One simple solution is to increase the Homestead Exemption. While Mayor Jim Kenney has proposed setting it at $65,000, 10th District Councilmember Brian O’Neill has proposed an increase to $90,000, the state’s legal limit. A figure roughly in the middle — about $78,000 — would soften the blow of increased assessments for many homeowners, especially those whose homes are below median value. The city can also broaden access to the Longtime Owner Occupants Program, so that more households are eligible.

The Kenney administration has also proposed a small wage tax cut. While shifting the city’s main source of revenue from the wage tax to property taxes may be a good long-term goal, it would be wise to do so intentionally and incrementally, not through unexpected valuation increases on the city’s poorest homeowners.
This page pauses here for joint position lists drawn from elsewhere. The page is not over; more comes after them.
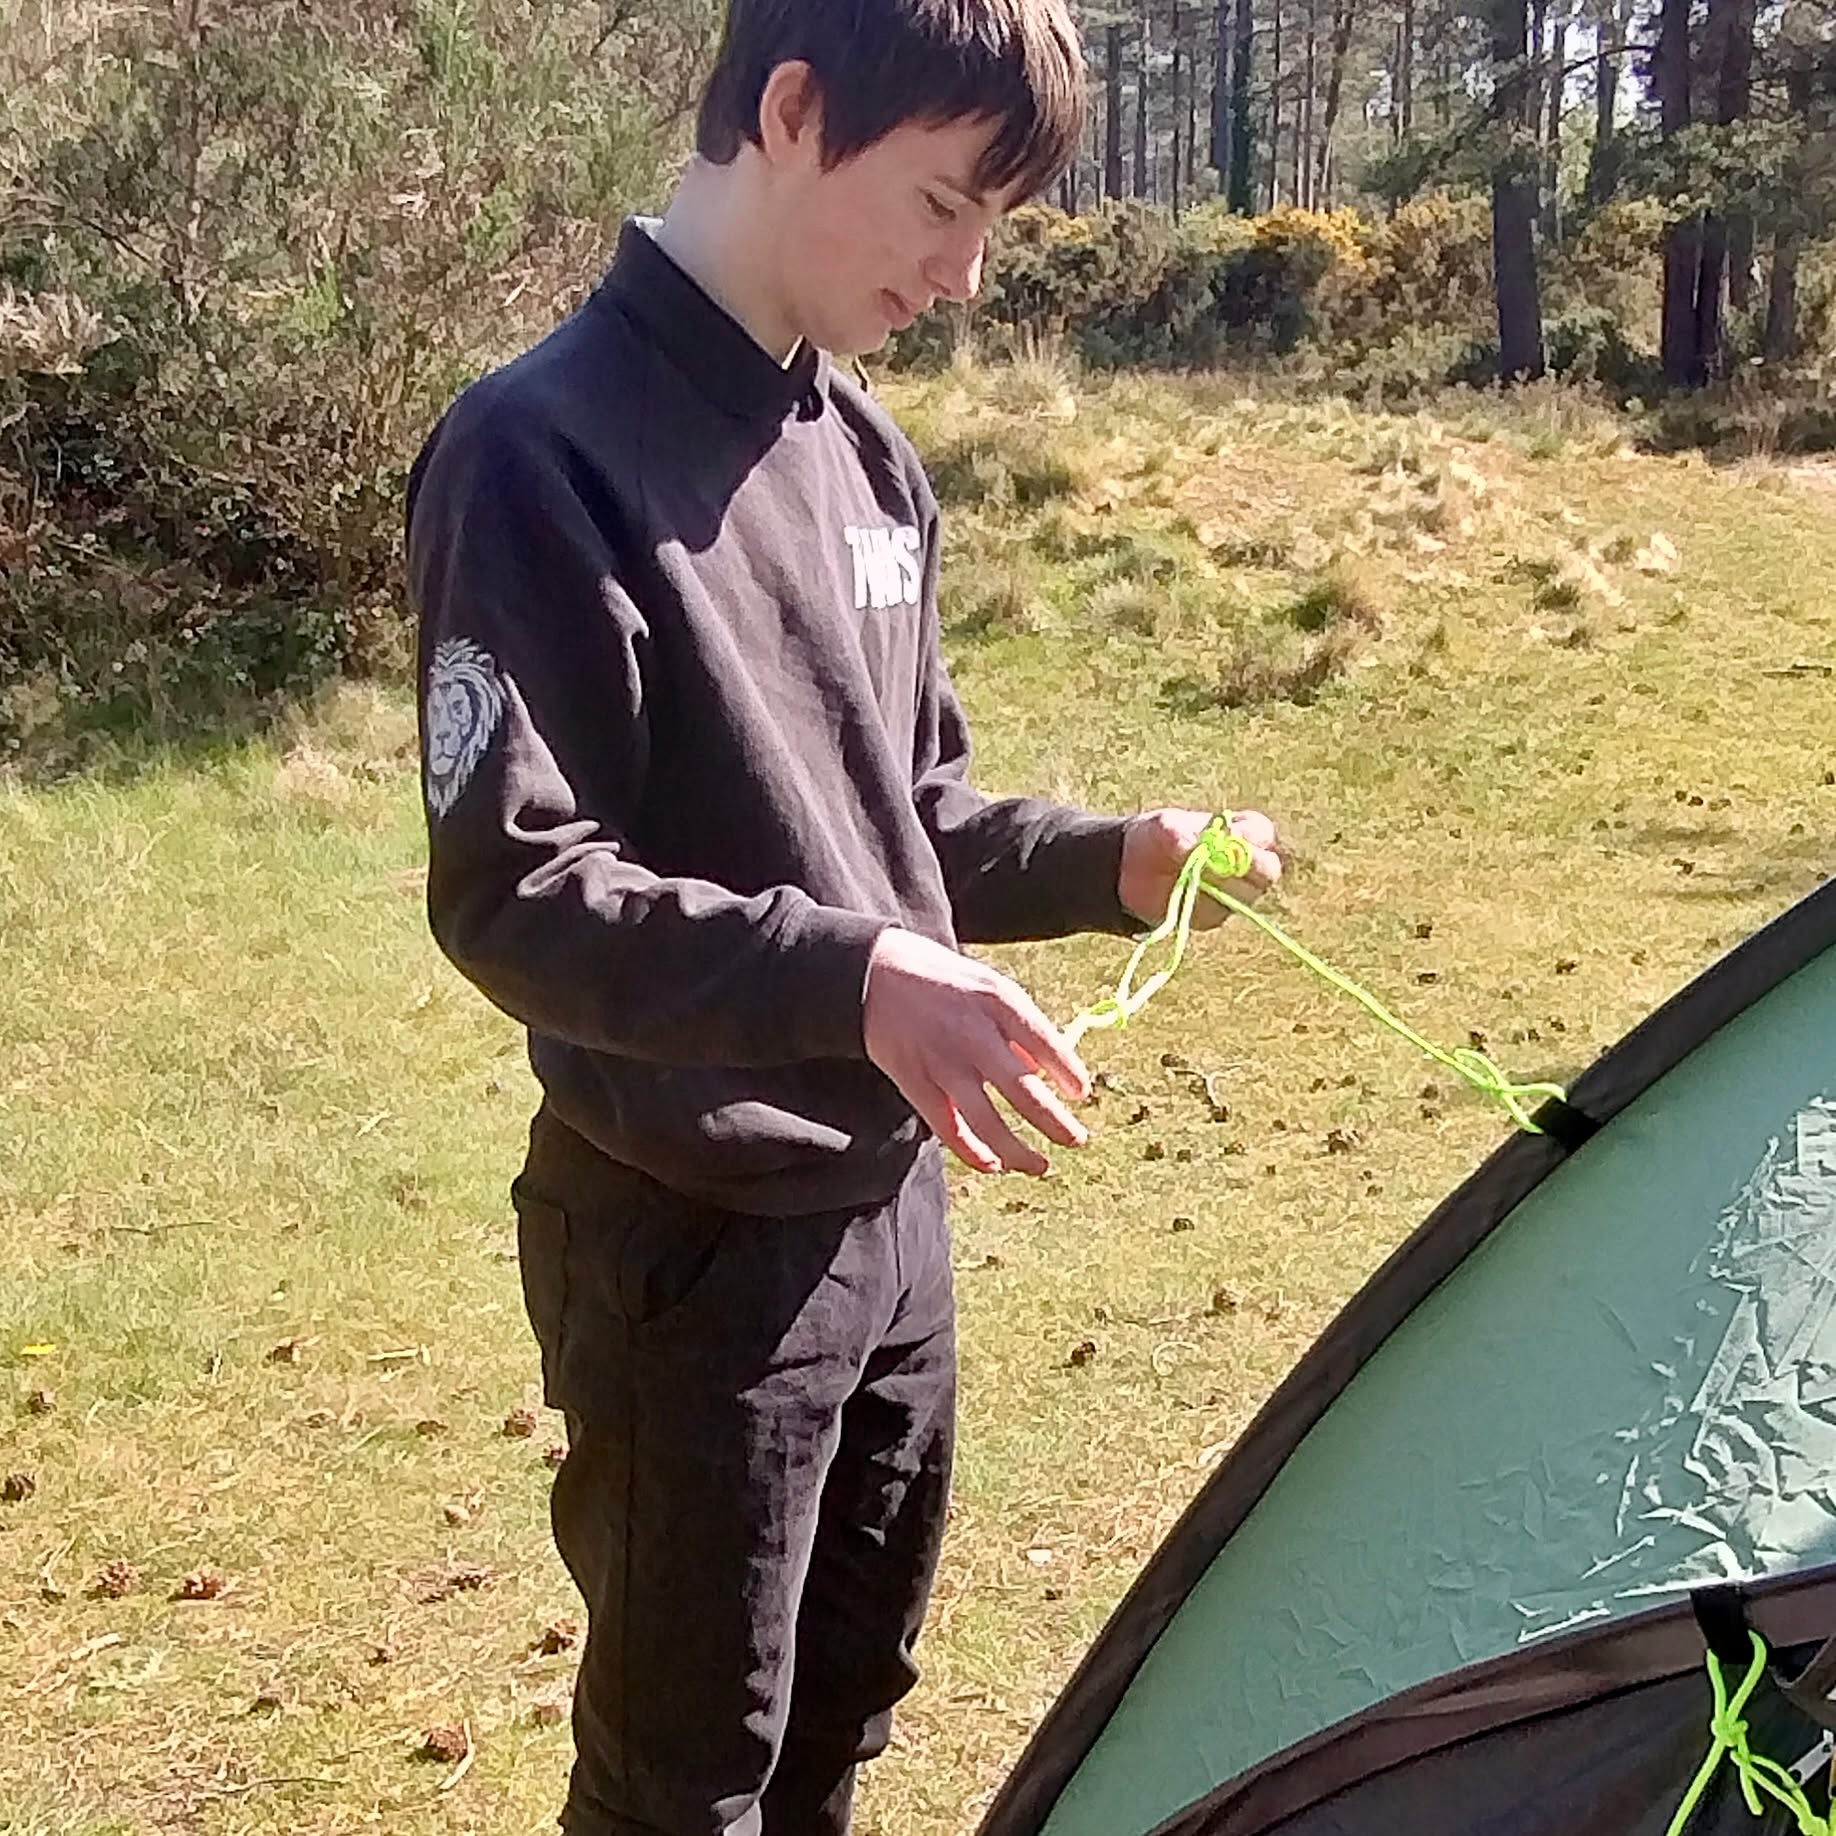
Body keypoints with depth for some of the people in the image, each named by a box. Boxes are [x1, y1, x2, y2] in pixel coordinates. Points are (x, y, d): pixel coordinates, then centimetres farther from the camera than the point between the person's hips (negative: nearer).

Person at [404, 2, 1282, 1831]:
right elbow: (512, 897, -23)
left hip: (886, 1202, 8)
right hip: (694, 1242, -7)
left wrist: (1111, 860, -1)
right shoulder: (545, 452, -19)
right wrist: (848, 980, -33)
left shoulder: (864, 454, 7)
Philadelphia needs trustworthy assessments and airtight relief programs before embarking on an ambitious change to the municipal tax system.

In 2013, then-City Councilmember Kenney proposed reducing the tax rate to 1% to help offset a jump in property assessments: “We’re putting an amazingly undue burden on many, many people in this city who are frightened, who are scared, who are thinking about selling.”

By pausing the reassessments and mitigating the sticker shock of double-digit increases in tax bills, the city can defuse the same fear this time around, while taking steps to ensure the property tax system is fair and accurate for everyone.